Он неутомимо переснимал сцены по несколько раз, причем длинные сцены тоже. Пятиминутную сцену обеда в «Ван Гоге» снимали шесть часов. Поэтому и монтировал я тоже очень долго. На этот эпизод ушло два месяца.

Некоторые эпизоды мы монтировали вместе, например сцену в кабаре из фильма «Ван Гог», некоторые он полностью доверял мне, иногда мы обсуждали эпизоды часами. Однажды мы застряли на кадре из «Ван Гога». Там была какая-то странная, очень необычная тень, потом мы выяснили, что то была тень помощника оператора, который присутствовал на съемках. Пиала долго смотрел на этот кадр, а затем сказал: «Если бы все кадры были такими, мы бы хотя бы могли вести учет сделанному». Уверен, он говорил часа полтора. То был очень важный разговор, в нем он подвел итог всему, что делал: говорил и о вмешательстве судьбы, и об отсутствии логики, и о загадочной красоте… А потом ушел, потому что устал говорить полтора часа подряд, понял, что уже достаточно. И он отлично знал, чего добился: он провел нам экскурсию по своему мышлению. И когда он уже ушел, то я будто чувствовал его присутствие в монтажной. Он был из тех людей, чье присутствие ты явственно ощущаешь даже во время телефонного разговора.

Мы подолгу раздумывали о порядке сцен. В случае с фильмом «Лулу» мы зашли слишком далеко: закончили фильм смертью героя. Зарезали его ножом и этим завершили фильм. Работая над «Ван Гогом», мы много экспериментировали с порядком сцен. Я даже подумывал построить фильм на эффекте флешбэка. Поместить финальные сцены в начало, когда женщина говорит: «Он был моим другом», а потом, когда туман рассеивается, включить одну из композиций из цикла «Летние ночи», «Открой глаза»… И уже когда песня закончится, показать поезд. Морис сказал: «Такой порядок мы оставить не можем, и это не обсуждается, но сегодня мы хотя бы приступим к монтажу». Для него такие рассуждения были точкой отсчета. Флешбэк – это, конечно, красиво, но не в духе Пиала. Зато, порассуждав таким образом, мы уже верили, что справимся с этим фильмом. Что с фильмом можно работать.

#### Данные для анализа
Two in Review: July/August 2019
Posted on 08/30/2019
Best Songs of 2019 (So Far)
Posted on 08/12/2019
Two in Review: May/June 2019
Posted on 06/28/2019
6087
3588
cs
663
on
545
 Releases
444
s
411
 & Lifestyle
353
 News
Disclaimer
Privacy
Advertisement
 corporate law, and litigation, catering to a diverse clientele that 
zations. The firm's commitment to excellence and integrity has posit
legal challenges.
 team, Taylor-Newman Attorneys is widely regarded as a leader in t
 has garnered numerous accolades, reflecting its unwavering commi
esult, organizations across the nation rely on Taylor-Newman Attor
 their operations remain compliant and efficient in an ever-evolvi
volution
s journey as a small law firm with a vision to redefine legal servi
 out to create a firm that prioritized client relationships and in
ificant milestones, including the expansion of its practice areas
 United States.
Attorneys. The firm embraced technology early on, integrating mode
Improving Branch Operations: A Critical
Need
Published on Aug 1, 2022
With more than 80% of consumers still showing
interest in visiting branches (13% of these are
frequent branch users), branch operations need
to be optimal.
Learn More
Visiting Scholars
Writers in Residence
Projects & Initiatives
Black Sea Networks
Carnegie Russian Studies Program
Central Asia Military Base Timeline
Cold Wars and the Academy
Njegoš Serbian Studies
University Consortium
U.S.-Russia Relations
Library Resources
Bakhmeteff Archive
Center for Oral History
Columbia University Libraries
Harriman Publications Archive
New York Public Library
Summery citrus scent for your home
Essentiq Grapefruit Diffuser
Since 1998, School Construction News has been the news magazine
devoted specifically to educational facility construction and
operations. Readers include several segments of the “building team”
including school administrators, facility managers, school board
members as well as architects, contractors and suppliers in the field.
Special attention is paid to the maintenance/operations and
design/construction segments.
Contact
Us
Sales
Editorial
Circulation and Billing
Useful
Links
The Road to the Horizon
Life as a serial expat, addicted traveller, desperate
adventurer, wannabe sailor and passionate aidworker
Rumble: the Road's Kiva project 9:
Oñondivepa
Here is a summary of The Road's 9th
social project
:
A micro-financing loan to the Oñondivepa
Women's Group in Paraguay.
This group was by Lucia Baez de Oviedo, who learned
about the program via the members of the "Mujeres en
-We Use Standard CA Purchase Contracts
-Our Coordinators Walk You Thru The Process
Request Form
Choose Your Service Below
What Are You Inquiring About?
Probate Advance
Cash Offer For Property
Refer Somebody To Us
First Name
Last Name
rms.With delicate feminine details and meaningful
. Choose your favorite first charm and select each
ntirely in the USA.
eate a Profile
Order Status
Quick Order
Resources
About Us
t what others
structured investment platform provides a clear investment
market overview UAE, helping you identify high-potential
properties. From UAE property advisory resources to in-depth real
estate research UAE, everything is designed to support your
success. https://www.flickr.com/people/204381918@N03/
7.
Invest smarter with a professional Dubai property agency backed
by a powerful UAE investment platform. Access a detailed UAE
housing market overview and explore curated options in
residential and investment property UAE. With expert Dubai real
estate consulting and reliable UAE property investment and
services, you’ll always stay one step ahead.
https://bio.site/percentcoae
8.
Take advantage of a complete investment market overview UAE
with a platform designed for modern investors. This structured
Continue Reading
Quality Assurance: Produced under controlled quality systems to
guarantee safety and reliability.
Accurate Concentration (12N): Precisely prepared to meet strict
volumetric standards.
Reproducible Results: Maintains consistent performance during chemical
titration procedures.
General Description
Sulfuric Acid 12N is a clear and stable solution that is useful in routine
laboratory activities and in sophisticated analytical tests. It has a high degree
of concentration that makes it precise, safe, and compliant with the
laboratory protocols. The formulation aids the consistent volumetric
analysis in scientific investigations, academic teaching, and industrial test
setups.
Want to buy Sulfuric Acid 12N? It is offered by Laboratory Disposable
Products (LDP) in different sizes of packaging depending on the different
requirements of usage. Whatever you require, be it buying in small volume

#### Задание
Выведите без изменений отрывок из фрагмента о монтаже фильмов Пиала, начиная со слов «Мы подолгу раздумывали» и заканчивая словами «фильмом можно работать.».

#### Результат
Мы подолгу раздумывали о порядке сцен. В случае с фильмом «Лулу» мы зашли слишком далеко: закончили фильм смертью героя. Зарезали его ножом и этим завершили фильм. Работая над «Ван Гогом», мы много экспериментировали с порядком сцен. Я даже подумывал построить фильм на эффекте флешбэка. Поместить финальные сцены в начало, когда женщина говорит: «Он был моим другом», а потом, когда туман рассеивается, включить одну из композиций из цикла «Летние ночи», «Открой глаза»… И уже когда песня закончится, показать поезд. Морис сказал: «Такой порядок мы оставить не можем, и это не обсуждается, но сегодня мы хотя бы приступим к монтажу». Для него такие рассуждения были точкой отсчета. Флешбэк – это, конечно, красиво, но не в духе Пиала. Зато, порассуждав таким образом, мы уже верили, что справимся с этим фильмом. Что с фильмом можно работать.